Economic, social and territorial cohesion
Economic and social cohesion is an expression of solidarity between the Member States and regions of the European Union. The aim is balanced development throughout the EU, reducing structural disparities between regions and promoting equal opportunities for all. In practical terms, this is achieved by means of a variety of financing operations, principally through the Structural Funds and the Cohesion Fund. Every three years the European Commission presents a report on progress made in achieving economic and social cohesion and on how Community policies have contributed to it.
At European level, the origins of economic and social cohesion go back to the Treaty of Rome (1957) where a reference is made in the preamble to reducing regional disparities. In the 1970s, Community action was taken to coordinate the national instruments and provide additional financial resources. Subsequently these measures proved inadequate given the situation in the Community, where the establishment of the internal market, contrary to forecasts, had failed to even out the differences between regions. With the adoption of the Single European Act in 1986, economic and social cohesion proper was made an objective alongside completing the single market. The Maastricht Treaty (1992), finally, incorporated the policy into the EC Treaty itself (Articles 158 to 162).
Economic and social cohesion is essentially implemented through the regional policy of the European Union. Besides the reform of the common agricultural policy and enlargement to the Central and East European countries in 2004, regional policy was one of the major issues discussed in Agenda 2000, which covers the period 2000-2006, largely because of the financial implications.
Regional policy is the European Union's second largest budget item, with an allocation of 348 billion euros (2006 prices) for the period 2007-2013. Enlargement to 27 Member States in January 2007 has meant an entirely new order. The surface area of the European Union has increased by over 25%, its population by over 20%, and its wealth by only 5% approximately. Average GDP per capita in the European Union has fallen by more than 10% and regional disparities have doubled. Since 60% of the regions whose development is lagging behind are in the 12 Member States which joined the EU In 2004, the centre of gravity of regional policy is shifting eastwards.

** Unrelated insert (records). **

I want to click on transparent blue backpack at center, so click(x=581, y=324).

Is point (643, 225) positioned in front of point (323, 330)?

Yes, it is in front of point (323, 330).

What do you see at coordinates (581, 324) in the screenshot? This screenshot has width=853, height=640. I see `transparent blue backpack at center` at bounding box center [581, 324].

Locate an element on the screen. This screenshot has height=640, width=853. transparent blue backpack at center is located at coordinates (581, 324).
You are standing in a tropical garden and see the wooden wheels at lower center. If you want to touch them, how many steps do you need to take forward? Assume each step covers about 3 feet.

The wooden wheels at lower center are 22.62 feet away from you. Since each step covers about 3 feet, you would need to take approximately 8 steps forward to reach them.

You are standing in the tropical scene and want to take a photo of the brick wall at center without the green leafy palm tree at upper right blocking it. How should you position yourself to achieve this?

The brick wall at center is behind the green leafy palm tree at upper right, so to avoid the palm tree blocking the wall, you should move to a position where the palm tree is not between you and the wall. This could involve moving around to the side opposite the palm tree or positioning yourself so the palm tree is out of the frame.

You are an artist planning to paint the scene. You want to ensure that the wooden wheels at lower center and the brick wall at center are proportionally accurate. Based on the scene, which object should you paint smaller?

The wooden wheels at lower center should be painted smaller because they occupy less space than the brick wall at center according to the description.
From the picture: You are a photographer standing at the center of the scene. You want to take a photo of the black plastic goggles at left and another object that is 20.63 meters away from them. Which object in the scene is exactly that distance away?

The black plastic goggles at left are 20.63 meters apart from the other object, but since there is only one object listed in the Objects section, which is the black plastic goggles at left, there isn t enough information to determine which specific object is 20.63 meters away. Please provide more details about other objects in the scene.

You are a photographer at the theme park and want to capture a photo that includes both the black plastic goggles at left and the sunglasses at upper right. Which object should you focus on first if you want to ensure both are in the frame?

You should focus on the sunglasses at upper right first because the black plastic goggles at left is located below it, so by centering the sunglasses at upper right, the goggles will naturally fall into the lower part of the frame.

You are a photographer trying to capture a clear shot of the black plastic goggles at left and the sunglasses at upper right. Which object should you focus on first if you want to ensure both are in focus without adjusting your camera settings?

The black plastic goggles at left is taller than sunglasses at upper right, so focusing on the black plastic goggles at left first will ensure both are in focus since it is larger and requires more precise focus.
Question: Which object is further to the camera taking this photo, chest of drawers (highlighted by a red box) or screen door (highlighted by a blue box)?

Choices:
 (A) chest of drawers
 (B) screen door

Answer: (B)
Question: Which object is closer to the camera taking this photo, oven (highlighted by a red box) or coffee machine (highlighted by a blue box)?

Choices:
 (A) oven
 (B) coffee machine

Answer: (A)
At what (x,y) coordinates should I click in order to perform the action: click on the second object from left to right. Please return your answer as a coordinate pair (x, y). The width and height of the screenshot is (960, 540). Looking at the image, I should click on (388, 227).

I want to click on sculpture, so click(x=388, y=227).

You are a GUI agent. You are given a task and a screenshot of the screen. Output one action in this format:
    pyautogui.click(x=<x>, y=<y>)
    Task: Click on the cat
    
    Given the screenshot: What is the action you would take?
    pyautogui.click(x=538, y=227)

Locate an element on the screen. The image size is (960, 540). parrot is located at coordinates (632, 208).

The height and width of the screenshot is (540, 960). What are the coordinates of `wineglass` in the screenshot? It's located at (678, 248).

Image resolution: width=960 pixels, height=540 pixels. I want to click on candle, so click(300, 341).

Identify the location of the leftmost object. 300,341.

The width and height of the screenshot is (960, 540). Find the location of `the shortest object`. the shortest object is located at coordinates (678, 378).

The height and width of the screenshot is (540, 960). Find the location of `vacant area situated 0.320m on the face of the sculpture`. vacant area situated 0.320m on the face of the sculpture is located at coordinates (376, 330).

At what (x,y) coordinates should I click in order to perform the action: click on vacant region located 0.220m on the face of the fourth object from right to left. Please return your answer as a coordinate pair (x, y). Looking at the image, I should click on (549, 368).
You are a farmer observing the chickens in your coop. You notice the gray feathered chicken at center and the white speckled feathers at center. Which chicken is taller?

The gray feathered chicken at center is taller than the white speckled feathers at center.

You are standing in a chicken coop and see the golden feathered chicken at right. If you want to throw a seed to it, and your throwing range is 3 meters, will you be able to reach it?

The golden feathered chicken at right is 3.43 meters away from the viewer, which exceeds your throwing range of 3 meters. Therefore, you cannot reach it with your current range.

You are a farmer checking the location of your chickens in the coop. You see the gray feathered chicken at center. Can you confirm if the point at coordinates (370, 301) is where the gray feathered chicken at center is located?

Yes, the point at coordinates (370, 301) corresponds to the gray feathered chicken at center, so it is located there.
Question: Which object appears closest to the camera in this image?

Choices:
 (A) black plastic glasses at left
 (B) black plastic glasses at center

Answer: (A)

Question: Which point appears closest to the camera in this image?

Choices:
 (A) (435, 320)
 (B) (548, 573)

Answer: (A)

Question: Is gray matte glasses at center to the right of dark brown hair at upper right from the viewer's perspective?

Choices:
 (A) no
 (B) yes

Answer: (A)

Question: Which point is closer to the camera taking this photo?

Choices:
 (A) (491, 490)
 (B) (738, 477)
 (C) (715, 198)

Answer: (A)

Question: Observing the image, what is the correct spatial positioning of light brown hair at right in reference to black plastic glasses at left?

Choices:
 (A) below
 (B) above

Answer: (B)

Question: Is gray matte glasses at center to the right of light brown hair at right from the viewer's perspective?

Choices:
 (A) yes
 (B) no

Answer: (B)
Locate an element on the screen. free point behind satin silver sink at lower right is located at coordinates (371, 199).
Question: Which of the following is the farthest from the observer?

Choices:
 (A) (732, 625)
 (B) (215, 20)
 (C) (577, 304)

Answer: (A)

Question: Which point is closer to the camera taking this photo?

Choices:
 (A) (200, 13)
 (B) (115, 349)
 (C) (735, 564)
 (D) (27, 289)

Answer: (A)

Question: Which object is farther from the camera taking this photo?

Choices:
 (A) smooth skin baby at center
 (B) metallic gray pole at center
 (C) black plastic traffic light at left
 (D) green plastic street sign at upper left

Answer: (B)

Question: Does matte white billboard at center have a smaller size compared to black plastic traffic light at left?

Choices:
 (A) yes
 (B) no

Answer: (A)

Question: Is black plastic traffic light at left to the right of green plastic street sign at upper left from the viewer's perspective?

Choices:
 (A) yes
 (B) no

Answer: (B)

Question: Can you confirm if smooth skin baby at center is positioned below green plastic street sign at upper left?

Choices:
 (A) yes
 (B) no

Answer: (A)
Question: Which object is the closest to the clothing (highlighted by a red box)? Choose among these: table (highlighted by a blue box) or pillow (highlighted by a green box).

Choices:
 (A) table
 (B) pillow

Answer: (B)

For the period 2007-2013, economic and social cohesion will have to concentrate more on crucial development concerns in the field of economic growth and employment while continuing to support regions which have not completed the process of convergence in real terms. Structural assistance also remains necessary in geographical areas facing specific structural problems (areas undergoing industrial restructuring, urban areas, rural areas, areas dependent on fishing, and areas suffering from natural or demographic handicaps). Finally, simplification and decentralisation of the management of regional policy financial instruments (Structural Funds and Cohesion Fund) will be the watchwords of the regional policy reform for the period 2007-2013.